Culture war taking aim in Hollywood



Will Canada and Brazil lead a Western Hemisphere revolt against Hollywood movies, music, video games and other forms of U.S. cultural influence? Will Latin America enter an era of cultural protectionism?
Judging from what Brazil's culture minister and world renowned folk star Gilberto Gil told me in an interview last week, the whole region may be moving in that direction.
Brazil is actively promoting a recently approved U.N. Convention on the Protection and Promotion of Cultural Diversity, which gives member countries the right to "take all appropriate measures to protect" their "cultural expressions."
The convention was approved 148-2 -- the United States and Israel opposed it -- in October at the U.N. Educational, Scientific and Cultural Organization (UNESCO). It will become a binding treaty once 30 countries ratify it, which is likely to happen soon: Canada has already ratified it, and several Latin American countries, as well as the European Union, are taking it to their respective parliaments.
Foreign products
"We support this very strongly," said Gil, who was in Florida to dedicate a Brazilian culture center at the Broward Center for the Performing Arts. "We need to do something to avoid being suffocated by the unscrupulous presence of foreign [cultural] products in our countries."
Asked whether Brazil is proposing that countries follow the example of France, where by law 40 percent of all movies exhibited in the country must be French-made, Gil responded with a qualified yes.
"Countries must find the way to sustain their industries," he said. "And if quotas, or positive discrimination, can be a helpful mechanism to improve national production, they should be used with moderation, with good judgment, but assertively."
Several countries in the region already have local content laws demanding that a certain percentage of their television shows be produced locally. But while television airwaves are regulated by the state, the new convention would allow countries to extend such laws to lesser regulated products, such as movies, music or books.
The Bush administration fears that the convention will encourage trade protectionism, or that it may be used by governments to restrict what their citizens can watch, read or listen.

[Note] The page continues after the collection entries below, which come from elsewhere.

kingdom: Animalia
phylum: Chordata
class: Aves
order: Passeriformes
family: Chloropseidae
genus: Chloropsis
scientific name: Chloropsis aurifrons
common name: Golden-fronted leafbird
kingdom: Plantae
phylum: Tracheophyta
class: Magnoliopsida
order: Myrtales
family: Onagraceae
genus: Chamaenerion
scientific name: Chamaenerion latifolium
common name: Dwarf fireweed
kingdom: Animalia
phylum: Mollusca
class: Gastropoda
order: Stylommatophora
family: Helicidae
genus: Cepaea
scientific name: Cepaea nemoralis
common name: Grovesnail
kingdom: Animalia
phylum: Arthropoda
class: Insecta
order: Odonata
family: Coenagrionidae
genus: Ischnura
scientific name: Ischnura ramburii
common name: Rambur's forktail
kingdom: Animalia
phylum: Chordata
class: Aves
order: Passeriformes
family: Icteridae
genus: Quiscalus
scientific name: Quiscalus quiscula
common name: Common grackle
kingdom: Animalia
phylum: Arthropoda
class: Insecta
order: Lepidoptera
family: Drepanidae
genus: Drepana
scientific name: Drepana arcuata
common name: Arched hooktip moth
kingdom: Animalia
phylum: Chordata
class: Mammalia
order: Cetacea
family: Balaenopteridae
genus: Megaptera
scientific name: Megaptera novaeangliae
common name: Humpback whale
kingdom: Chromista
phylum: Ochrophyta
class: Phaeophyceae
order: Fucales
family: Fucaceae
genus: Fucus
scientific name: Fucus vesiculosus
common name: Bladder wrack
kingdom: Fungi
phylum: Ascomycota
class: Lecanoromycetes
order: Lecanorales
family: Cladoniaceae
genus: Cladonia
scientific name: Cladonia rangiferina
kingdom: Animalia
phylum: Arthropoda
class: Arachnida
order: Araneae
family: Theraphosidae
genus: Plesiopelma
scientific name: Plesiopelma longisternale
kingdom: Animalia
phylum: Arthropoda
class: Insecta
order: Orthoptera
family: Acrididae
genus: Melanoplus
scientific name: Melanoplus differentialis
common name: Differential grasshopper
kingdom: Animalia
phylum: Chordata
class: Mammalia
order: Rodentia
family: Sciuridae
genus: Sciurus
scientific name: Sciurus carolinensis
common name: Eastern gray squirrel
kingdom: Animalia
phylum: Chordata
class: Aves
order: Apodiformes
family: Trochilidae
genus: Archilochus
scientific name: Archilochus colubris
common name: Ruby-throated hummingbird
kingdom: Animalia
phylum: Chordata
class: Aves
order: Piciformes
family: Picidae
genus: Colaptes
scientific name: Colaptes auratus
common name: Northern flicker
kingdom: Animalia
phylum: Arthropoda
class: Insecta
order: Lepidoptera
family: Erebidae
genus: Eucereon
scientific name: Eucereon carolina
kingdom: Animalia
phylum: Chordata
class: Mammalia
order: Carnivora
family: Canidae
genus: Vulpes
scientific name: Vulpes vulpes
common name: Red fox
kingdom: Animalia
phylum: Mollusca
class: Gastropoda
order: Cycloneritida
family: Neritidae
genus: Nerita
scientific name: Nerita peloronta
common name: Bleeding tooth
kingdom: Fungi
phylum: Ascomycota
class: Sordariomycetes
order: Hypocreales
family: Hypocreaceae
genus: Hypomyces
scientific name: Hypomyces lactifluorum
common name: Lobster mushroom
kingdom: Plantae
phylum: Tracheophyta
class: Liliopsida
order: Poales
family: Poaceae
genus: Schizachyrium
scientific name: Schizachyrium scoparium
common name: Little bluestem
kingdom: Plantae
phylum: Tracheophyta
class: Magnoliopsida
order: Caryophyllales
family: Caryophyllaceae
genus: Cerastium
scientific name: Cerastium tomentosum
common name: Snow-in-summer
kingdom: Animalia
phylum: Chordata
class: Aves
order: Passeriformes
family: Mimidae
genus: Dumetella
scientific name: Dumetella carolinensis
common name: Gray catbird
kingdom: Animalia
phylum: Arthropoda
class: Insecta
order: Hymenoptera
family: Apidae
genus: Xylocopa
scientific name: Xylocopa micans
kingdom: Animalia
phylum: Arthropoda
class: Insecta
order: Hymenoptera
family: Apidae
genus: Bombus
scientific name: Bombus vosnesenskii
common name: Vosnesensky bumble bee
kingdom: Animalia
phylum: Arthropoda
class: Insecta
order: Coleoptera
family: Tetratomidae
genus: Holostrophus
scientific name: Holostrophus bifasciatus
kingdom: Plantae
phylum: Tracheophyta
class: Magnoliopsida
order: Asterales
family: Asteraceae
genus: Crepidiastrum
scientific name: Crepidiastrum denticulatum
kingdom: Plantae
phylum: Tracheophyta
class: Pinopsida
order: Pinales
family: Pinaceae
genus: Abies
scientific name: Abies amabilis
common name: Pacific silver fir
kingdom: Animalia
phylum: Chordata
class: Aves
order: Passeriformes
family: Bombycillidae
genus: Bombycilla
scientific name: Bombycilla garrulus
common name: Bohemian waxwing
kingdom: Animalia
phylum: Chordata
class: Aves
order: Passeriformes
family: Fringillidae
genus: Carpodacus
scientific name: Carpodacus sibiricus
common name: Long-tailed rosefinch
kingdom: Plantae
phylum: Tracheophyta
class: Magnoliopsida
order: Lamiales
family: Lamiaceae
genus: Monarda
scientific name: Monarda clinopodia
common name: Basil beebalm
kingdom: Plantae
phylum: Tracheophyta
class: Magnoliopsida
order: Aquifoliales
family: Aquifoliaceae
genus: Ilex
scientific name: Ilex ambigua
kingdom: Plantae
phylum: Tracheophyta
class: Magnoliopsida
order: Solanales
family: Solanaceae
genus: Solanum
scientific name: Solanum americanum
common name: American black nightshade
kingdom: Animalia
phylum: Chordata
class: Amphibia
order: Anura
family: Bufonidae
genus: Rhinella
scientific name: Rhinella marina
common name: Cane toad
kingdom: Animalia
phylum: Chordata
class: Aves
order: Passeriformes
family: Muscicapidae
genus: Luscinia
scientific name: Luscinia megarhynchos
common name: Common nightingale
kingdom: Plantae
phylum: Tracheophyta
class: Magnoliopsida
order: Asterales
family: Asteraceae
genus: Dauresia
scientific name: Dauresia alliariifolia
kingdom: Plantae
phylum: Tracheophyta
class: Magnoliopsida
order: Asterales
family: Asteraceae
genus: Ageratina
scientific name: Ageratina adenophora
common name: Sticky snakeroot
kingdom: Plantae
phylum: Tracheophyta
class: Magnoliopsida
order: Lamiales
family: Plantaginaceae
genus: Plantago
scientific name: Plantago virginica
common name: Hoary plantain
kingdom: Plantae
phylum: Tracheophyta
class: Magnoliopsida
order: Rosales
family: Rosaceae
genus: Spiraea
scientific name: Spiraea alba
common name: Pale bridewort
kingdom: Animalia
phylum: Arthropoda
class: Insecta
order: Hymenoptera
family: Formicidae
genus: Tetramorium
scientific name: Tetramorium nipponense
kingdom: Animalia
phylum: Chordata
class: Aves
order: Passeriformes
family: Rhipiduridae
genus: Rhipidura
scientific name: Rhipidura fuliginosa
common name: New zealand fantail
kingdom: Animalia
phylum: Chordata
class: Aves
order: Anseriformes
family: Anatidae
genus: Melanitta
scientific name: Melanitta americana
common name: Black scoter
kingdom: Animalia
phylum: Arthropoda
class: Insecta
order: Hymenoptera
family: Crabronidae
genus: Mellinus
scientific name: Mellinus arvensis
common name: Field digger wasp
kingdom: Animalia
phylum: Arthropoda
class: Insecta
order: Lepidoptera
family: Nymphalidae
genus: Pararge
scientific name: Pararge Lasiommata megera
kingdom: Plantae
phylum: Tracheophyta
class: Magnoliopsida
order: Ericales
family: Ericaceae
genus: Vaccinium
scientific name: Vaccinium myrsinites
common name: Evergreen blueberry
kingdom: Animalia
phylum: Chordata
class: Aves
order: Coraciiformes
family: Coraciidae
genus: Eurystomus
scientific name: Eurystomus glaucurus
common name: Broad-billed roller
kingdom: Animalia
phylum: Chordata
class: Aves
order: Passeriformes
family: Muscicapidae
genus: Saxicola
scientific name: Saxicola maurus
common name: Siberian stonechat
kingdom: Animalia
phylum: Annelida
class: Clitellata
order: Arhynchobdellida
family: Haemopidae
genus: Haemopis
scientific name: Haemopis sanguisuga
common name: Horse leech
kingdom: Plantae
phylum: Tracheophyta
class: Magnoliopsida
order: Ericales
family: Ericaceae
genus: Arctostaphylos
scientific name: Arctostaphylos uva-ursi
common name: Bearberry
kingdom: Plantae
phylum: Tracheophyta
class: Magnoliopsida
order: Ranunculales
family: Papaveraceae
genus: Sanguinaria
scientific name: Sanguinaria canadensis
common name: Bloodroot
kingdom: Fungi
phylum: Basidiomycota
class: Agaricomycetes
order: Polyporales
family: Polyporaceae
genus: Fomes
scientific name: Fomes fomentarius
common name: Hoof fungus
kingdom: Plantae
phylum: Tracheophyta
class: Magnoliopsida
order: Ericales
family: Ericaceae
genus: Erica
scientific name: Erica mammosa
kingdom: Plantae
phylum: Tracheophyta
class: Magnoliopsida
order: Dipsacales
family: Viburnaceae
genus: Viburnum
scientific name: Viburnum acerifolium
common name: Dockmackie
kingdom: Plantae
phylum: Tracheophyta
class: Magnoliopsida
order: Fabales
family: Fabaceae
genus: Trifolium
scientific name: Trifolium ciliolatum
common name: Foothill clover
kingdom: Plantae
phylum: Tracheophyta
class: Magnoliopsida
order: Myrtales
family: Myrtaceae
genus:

In a telephone interview from Paris, France, U.S. Ambassador to UNESCO Louise Oliver told me that the convention's language is too vague, and that "it can be very easily misinterpreted or misused." For instance, it leaves up to countries to decide what a "cultural expression" is, she said.
Object of trade?
"In the case of France, they have declared that wine is the essence of their culture. Does that mean that wine production comes under this convention in a way that allows them to protect it?" she asked. "Brazil could say that coffee is a cultural object. When is it a cultural object, and when is it an object of trade?"
UNESCO officials reject such fears.
"When we prepared this convention, we made sure that this is really related to the issues UNESCO deals with: education and culture, not trade," says Mounir Bouchenaki, a senior UNESCO official. "Protectionism is not the spirit in which we used the word 'protection'."
Regardless of who's right, most experts agree that the convention will have a significant economic impact in many countries. According to U.N. figures, worldwide cultural trade has doubled over the past decade, and amounts to about $60 billion a year. The United States, Britain and China account for 40 percent of the world's cultural exports, while Latin America and the Caribbean for only 3 percent.
My conclusion: There is little question that Latin America, with its great movie makers and some of the world's best musicians, must do something to increase its pitiful 3 percent of the world's cultural exports. And, contrary to what free-market purists may say, countries in the region may need to give some financial support to their cultural creators.
But protecting their local cultural industries by slapping quotas against Hollywood products will backfire.
In addition to creating a fertile ground for corruption and political censorship, cultural protectionism will only help to develop mediocre, parochial and less competitive creative industries, which will have an even harder time conquering the global culture market.
X Andres Oppenheimer is a Latin America correspondent for the Miami Herald. Distributed by Knight Ridder/Tribune Information Services.